┌─ DOCUMENT SEGMENT

Stacy Middlemiss

Stacy Middlemiss – Candidate for Reelection, Duncan Council                                 

Please tell us a bit about yourself and what made you decide to run in this election?

I am a long-time resident who has spent many years putting much effort into improving individuals’ lives and the Duncan area as a whole.  As a mother, it is my responsibility to ensure the health and safety of the community we live in, while showing my daughters the importance of being part of the solution. As a registered psychiatric nurse that works exclusively in a variety of mental health and substance use services, I bring an experienced and realistic voice to the council table; one that allows our region to advocate for programs that are desperately needed.

The climate science is clear - we need to reduce greenhouse gas (GHG) emissions by at least 45% from 2005 levels by 2030 to address the devastating climate impacts (heat waves, fires, floods, droughts) we face. What priority actions to reduce GHG emissions locally will you advocate to get local government on course to meet that 45% reduction by 2030, less than 7 ½ years from now?

└─

**INSTRUCTIONS**.
1 - Translate this sentence from the candidate questionnaire into Spanish: "As a mother, it is my responsibility to ensure the health and safety of the community we live in, while showing my daughters the importance of being part of the solution."
2 - List every devastating climate impact that the candidate questionnaire names in parentheses.
3 - Shorten the paragraph of the candidate questionnaire that begins "I am a long-time resident" and keep its main facts.

┌─ PROVIDED INFORMATION

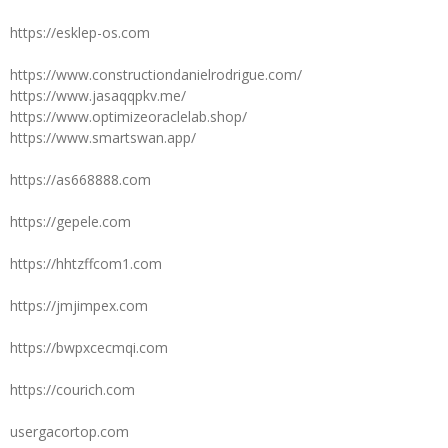
https://esklep-os.com
https://www.constructiondanielrodrigue.com/
https://www.jasaqqpkv.me/
https://www.optimizeoraclelab.shop/
https://www.smartswan.app/
https://as668888.com
https://gepele.com
https://hhtzffcom1.com
https://jmjimpex.com
https://bwpxcecmqi.com
https://courich.com
usergacortop.com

└─

**ANSWERS TO EACH TASK**.
1 - Como madre, es mi responsabilidad garantizar la salud y la seguridad de la comunidad en la que vivimos, mientras muestro a mis hijas la importancia de ser parte de la solución.

2 -
- Heat waves
- Fires
- Floods
- Droughts

3 - I am a long-time resident who has worked for years to improve people's lives and the Duncan area. As a mother, I see it as my duty to keep our community healthy and safe and to show my daughters the value of being part of the solution. As a registered psychiatric nurse working only in mental health and substance use services, I bring an experienced, realistic voice to council that lets our region advocate for badly needed programs.